The Extended BIC of Foygel & Drton is the field-standard tuning rule for graphical lasso. gamma = 0.5 is the default used by bootnet/qgraph.

lambdas = np.geomspace(0.5, 0.01, 30)
result = skein_glm.ebic_path(
    X, skein_glm.GraphicalLasso, lambdas, gamma=0.5,
)
print(f"selected α = {result.best_lambda:.4f}")
print(f"recovered {result.best_estimator.precision_[np.triu_indices(p, k=1)].astype(bool).sum()} edges")

result.best_estimator is the fitted GraphicalLasso at the EBIC-selected α; result.lambdas, result.ebic, result.n_edges give the full path so you can plot the EBIC curve.

Switch to MCP for unbiased edge weights

L1 systematically shrinks every nonzero edge by α. If you care about the magnitudes of the partial correlations (not just whether they’re nonzero), MCP is the better choice:

mcp_est = skein_glm.GraphicalMCP(alpha=0.1, gamma=3.0).fit(X)

# Compare to truth.
iu = np.triu_indices(p, k=1)
print("max abs error (L1):", np.abs(est.precision_[iu] - theta_true[iu]).max())
print("max abs error (MCP):", np.abs(mcp_est.precision_[iu] - theta_true[iu]).max())

For supported (truly nonzero) edges, MCP recovers values near their true magnitudes; L1 leaves them visibly shrunken.

Visualise the recovered graph

If networkx is installed:

import networkx as nx
import matplotlib.pyplot as plt

theta = result.best_estimator.precision_
G = nx.Graph()
for i in range(p):
    G.add_node(i)
for i in range(p):
    for j in range(i + 1, p):
        if abs(theta[i, j]) > 1e-6:
            G.add_edge(i, j, weight=abs(theta[i, j]))

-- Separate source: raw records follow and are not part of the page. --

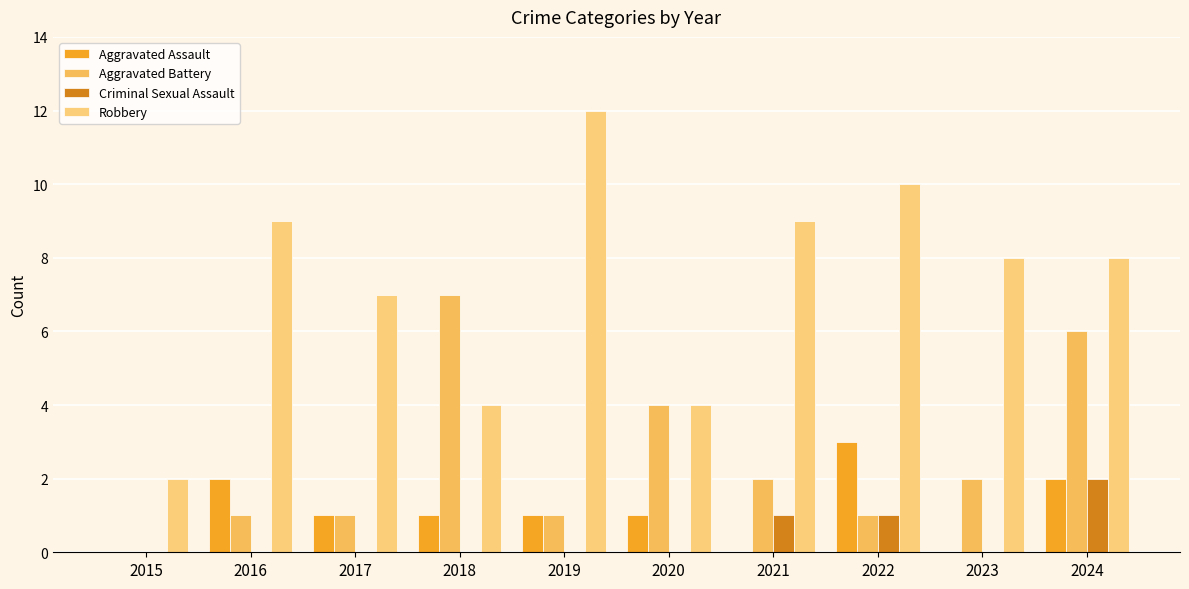

Read the Aggravated Battery value at 2017.

1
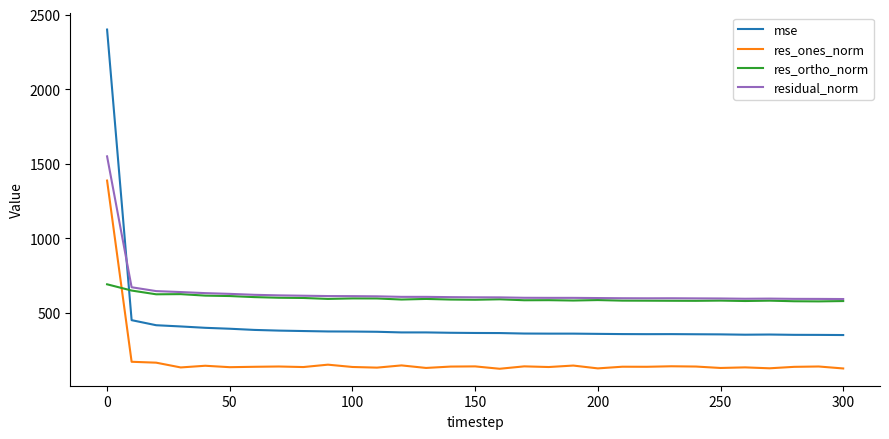

True or false: res_ones_norm and mse intersect in this chart.

False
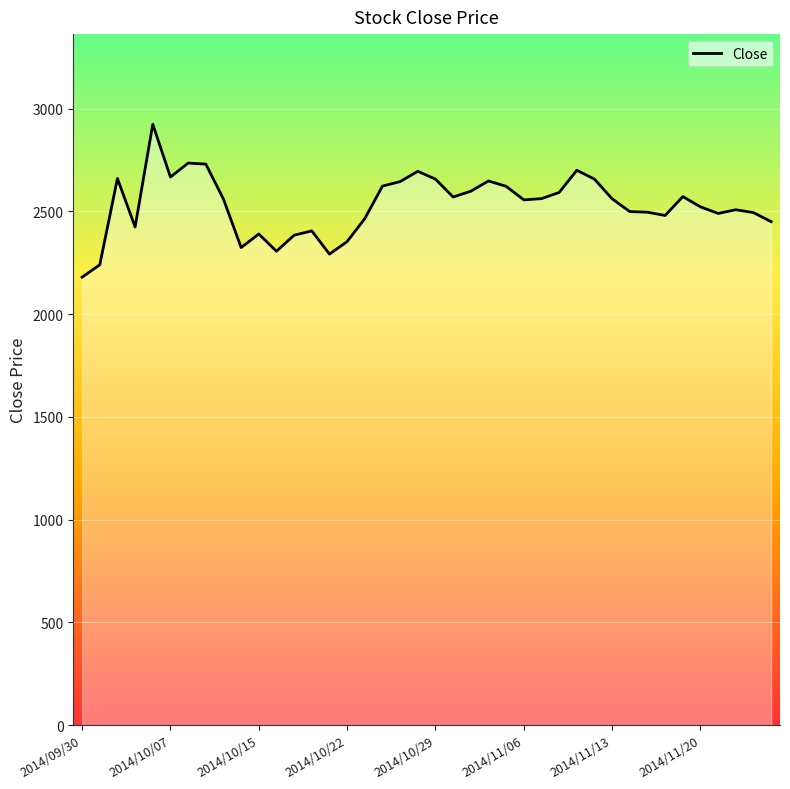

What is the maximum value shown in the chart?

2924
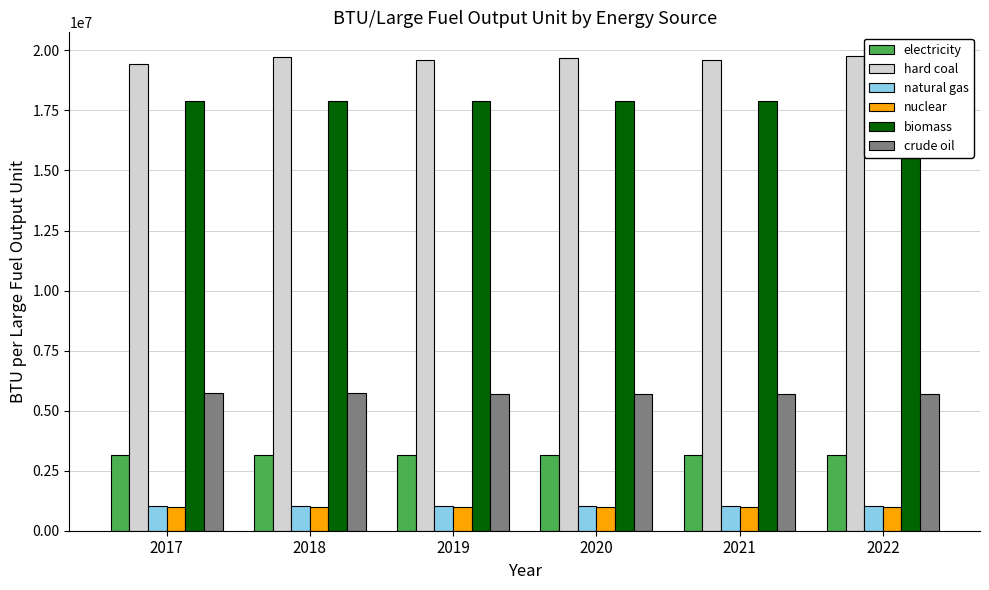

Reading left to right, list all the values displayed in this chart.

electricity: 2017=3142000	2018=3142000	2019=3142000	2020=3142000	2021=3142000	2022=3142000
hard coal: 2017=19437477	2018=19706896	2019=19588093	2020=19676338	2021=19593861	2022=19763271
natural gas: 2017=1036999	2018=1036999	2019=1036999	2020=1036999	2021=1036999	2022=1036999
nuclear: 2017=1000000	2018=1000000	2019=1000000	2020=1000000	2021=1000000	2022=1000000
biomass: 2017=17906000	2018=17906000	2019=17906000	2020=17906000	2021=17906000	2022=17906000
crude oil: 2017=5723000	2018=5719936	2019=5709374	2020=5702021	2021=5699036	2022=5702903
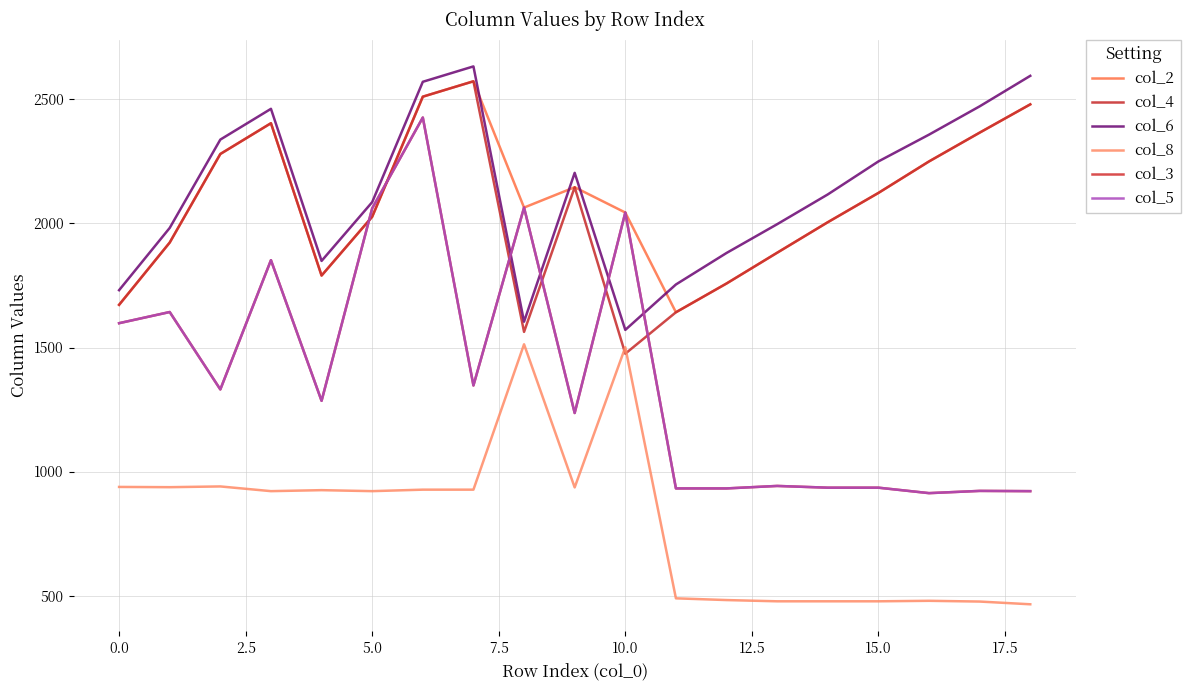

What is the maximum value for col_5?

2427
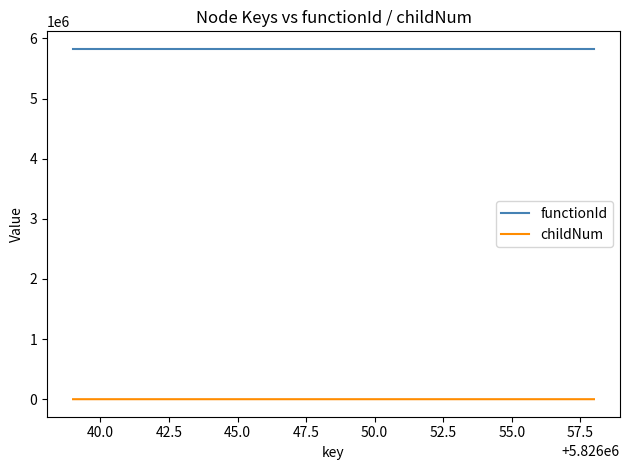

List the series in order of their peak value, highest first.

functionId, childNum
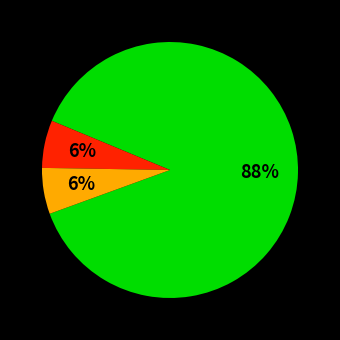

Does any single category account for the majority?

Yes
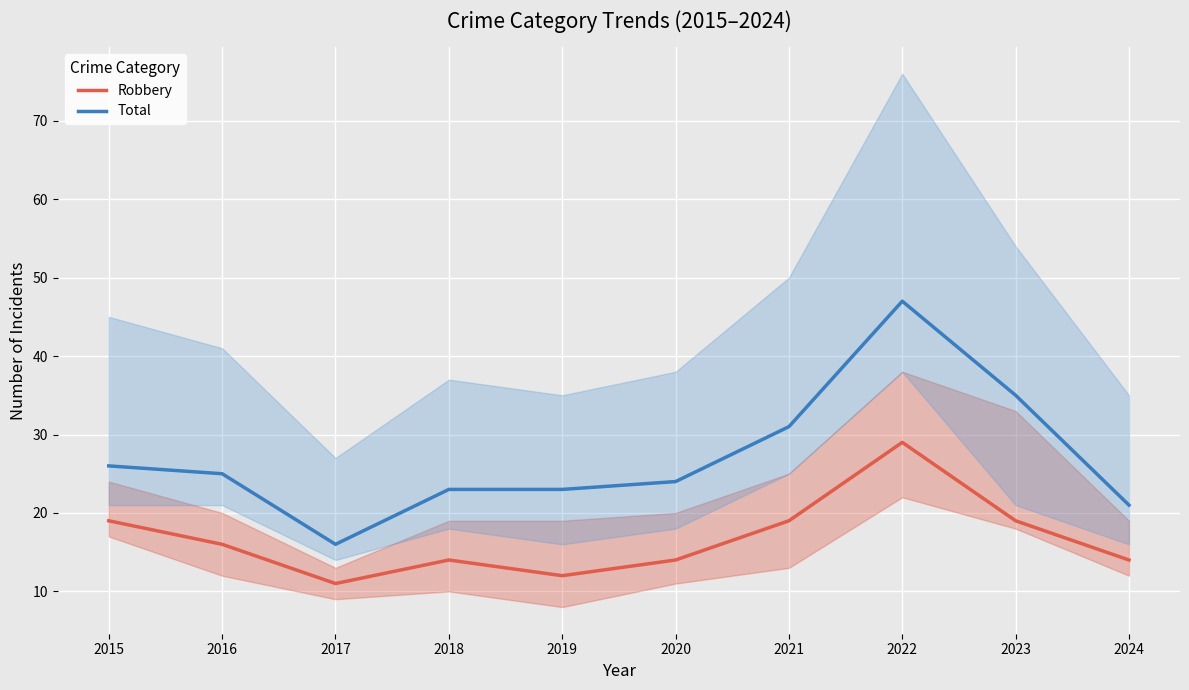

How many categories are shown in the chart?

10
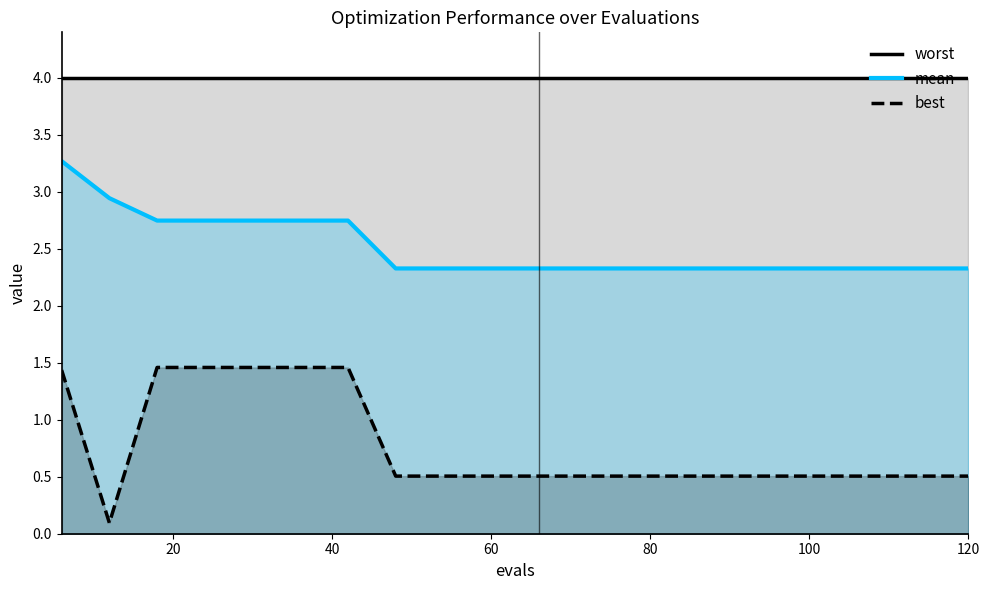

True or false: mean and worst intersect in this chart.

False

pos = nx.spring_layout(G, seed=0)
weights = [G[i][j]["weight"] for i, j in G.edges()]
nx.draw(
    G, pos, with_labels=True, node_color="lightblue",
    width=[3 * w for w in weights],
)
plt.show()

For the psychometrics-flavoured analysis on a real dataset, see the worked example: Psychometrics.

Per-edge weights for adaptive glasso

Set edge_weights[i, j] = 1 / |Θ̂_init[i, j]| from an initial fit to get adaptive glasso for free (Zhou et al. 2011):

init = skein_glm.GraphicalLasso(alpha=0.05).fit(X)
weights = 1.0 / (np.abs(init.precision_) + 1e-6)
np.fill_diagonal(weights, 0.0)  # diag is ignored anyway

adaptive = skein_glm.GraphicalLasso(alpha=0.1, edge_weights=weights).fit(X)

Same machinery, same fit/predict surface — the only difference is the (p, p) weight matrix wired through to the per-coordinate prox.